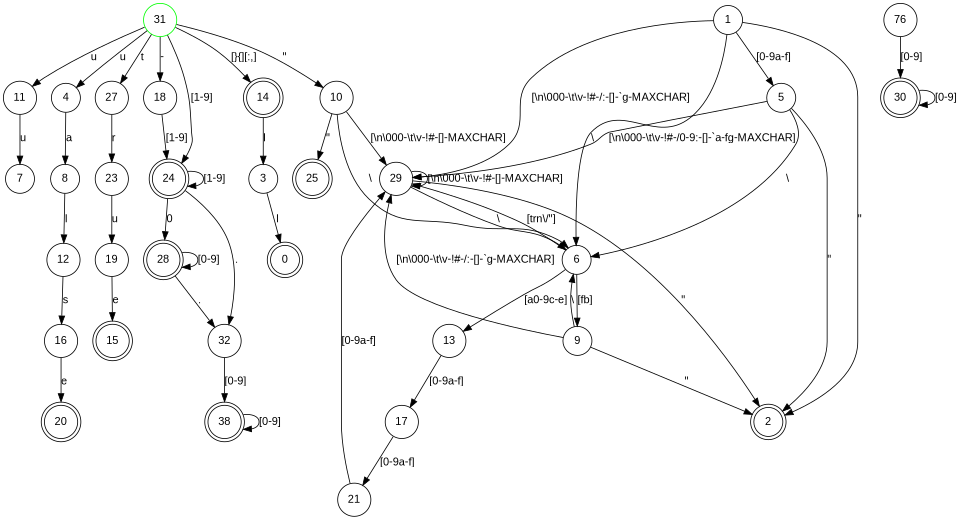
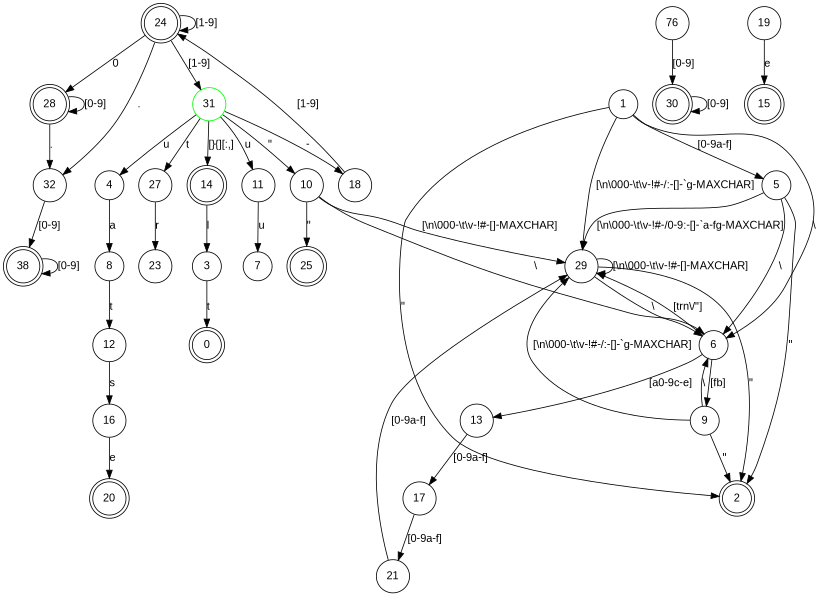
  digraph {
    fontname="Liberation Sans"
    node [fontname="Liberation Sans" shape=circle]
    edge [fontname="Liberation Sans"]
    n1 [label=38 shape=doublecircle]
    32
    31 [color=green]
    27
    24 [shape=doublecircle]
    18
    14 [shape=doublecircle]
    11
    10
    4
    23
    28 [shape=doublecircle]
    3
    7
    29
    6
    25 [shape=doublecircle]
    8
    30 [shape=doublecircle]
    2 [shape=doublecircle]
    13
    9
    19
    n24 [label=76]
    15 [shape=doublecircle]
    21
    20 [shape=doublecircle]
    17
    16
    12
    1
    5
    0 [shape=doublecircle]
    n1 -> n1 [label="[0-9]"]
    32 -> n1 [label="[0-9]"]
    31 -> 27 [label=t]
-   31 -> 24 [label="[1-9]"]
+   24 -> 31 [label="[1-9]"]
    31 -> 18 [label="\-"]
    31 -> 14 [label="[}{\]\[:,]"]
    31 -> 11 [label=u]
    31 -> 10 [label="\""]
    31 -> 4 [label=u]
    27 -> 23 [label=r]
    24 -> 32 [label="\."]
    24 -> 24 [label="[1-9]"]
    24 -> 28 [label=0]
    18 -> 24 [label="[1-9]"]
    14 -> 3 [label=l]
    11 -> 7 [label=u]
    10 -> 29 [label="[\\n\\000-\\t\\v-!#-\[\]-MAXCHAR]"]
    10 -> 6 [label="\\"]
    10 -> 25 [label="\""]
    4 -> 8 [label=a]
-   23 -> 19 [label=u]
    28 -> 32 [label="\."]
    28 -> 28 [label="[0-9]"]
-   3 -> 0 [label=l]
+   3 -> 0 [label=t]
    29 -> 29 [label="[\\n\\000-\\t\\v-!#-\[\]-MAXCHAR]"]
    29 -> 6 [label="\\"]
    29 -> 2 [label="\""]
    6 -> 29 [label="[trn\\/\"]"]
    6 -> 13 [label="[a0-9c-e]"]
    6 -> 9 [label="[fb]"]
-   8 -> 12 [label=l]
+   8 -> 12 [label=t]
    30 -> 30 [label="[0-9]"]
    13 -> 17 [label="[0-9a-f]"]
    9 -> 29 [label="[\\n\\000-\\t\\v-!#-/:-\[\]-`g-MAXCHAR]"]
    9 -> 6 [label="\\"]
    9 -> 2 [label="\""]
    19 -> 15 [label=e]
    n24 -> 30 [label="[0-9]"]
    21 -> 29 [label="[0-9a-f]"]
    17 -> 21 [label="[0-9a-f]"]
    16 -> 20 [label=e]
    12 -> 16 [label=s]
    1 -> 29 [label="[\\n\\000-\\t\\v-!#-/:-\[\]-`g-MAXCHAR]"]
    1 -> 6 [label="\\"]
    1 -> 2 [label="\""]
    1 -> 5 [label="[0-9a-f]"]
    5 -> 29 [label="[\\n\\000-\\t\\v-!#-/0-9:-\[\]-`a-fg-MAXCHAR]"]
    5 -> 6 [label="\\"]
    5 -> 2 [label="\""]
  }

■ ■ ■ ■

■ REQUIRED TASK:
Copy the material above line for line without changing anything, and leave the two pictures out of your copy.

■ FINAL RESULT:
  digraph {
    fontname="Liberation Sans"
    node [fontname="Liberation Sans" shape=circle]
    edge [fontname="Liberation Sans"]
    n1 [label=38 shape=doublecircle]
    32
    31 [color=green]
    27
    24 [shape=doublecircle]
    18
    14 [shape=doublecircle]
    11
    10
    4
    23
    28 [shape=doublecircle]
    3
    7
    29
    6
    25 [shape=doublecircle]
    8
    30 [shape=doublecircle]
    2 [shape=doublecircle]
    13
    9
    19
    n24 [label=76]
    15 [shape=doublecircle]
    21
    20 [shape=doublecircle]
    17
    16
    12
    1
    5
    0 [shape=doublecircle]
    n1 -> n1 [label="[0-9]"]
    32 -> n1 [label="[0-9]"]
    31 -> 27 [label=t]
-   31 -> 24 [label="[1-9]"]
+   24 -> 31 [label="[1-9]"]
    31 -> 18 [label="\-"]
    31 -> 14 [label="[}{\]\[:,]"]
    31 -> 11 [label=u]
    31 -> 10 [label="\""]
    31 -> 4 [label=u]
    27 -> 23 [label=r]
    24 -> 32 [label="\."]
    24 -> 24 [label="[1-9]"]
    24 -> 28 [label=0]
    18 -> 24 [label="[1-9]"]
    14 -> 3 [label=l]
    11 -> 7 [label=u]
    10 -> 29 [label="[\\n\\000-\\t\\v-!#-\[\]-MAXCHAR]"]
    10 -> 6 [label="\\"]
    10 -> 25 [label="\""]
    4 -> 8 [label=a]
-   23 -> 19 [label=u]
    28 -> 32 [label="\."]
    28 -> 28 [label="[0-9]"]
-   3 -> 0 [label=l]
+   3 -> 0 [label=t]
    29 -> 29 [label="[\\n\\000-\\t\\v-!#-\[\]-MAXCHAR]"]
    29 -> 6 [label="\\"]
    29 -> 2 [label="\""]
    6 -> 29 [label="[trn\\/\"]"]
    6 -> 13 [label="[a0-9c-e]"]
    6 -> 9 [label="[fb]"]
-   8 -> 12 [label=l]
+   8 -> 12 [label=t]
    30 -> 30 [label="[0-9]"]
    13 -> 17 [label="[0-9a-f]"]
    9 -> 29 [label="[\\n\\000-\\t\\v-!#-/:-\[\]-`g-MAXCHAR]"]
    9 -> 6 [label="\\"]
    9 -> 2 [label="\""]
    19 -> 15 [label=e]
    n24 -> 30 [label="[0-9]"]
    21 -> 29 [label="[0-9a-f]"]
    17 -> 21 [label="[0-9a-f]"]
    16 -> 20 [label=e]
    12 -> 16 [label=s]
    1 -> 29 [label="[\\n\\000-\\t\\v-!#-/:-\[\]-`g-MAXCHAR]"]
    1 -> 6 [label="\\"]
    1 -> 2 [label="\""]
    1 -> 5 [label="[0-9a-f]"]
    5 -> 29 [label="[\\n\\000-\\t\\v-!#-/0-9:-\[\]-`a-fg-MAXCHAR]"]
    5 -> 6 [label="\\"]
    5 -> 2 [label="\""]
  }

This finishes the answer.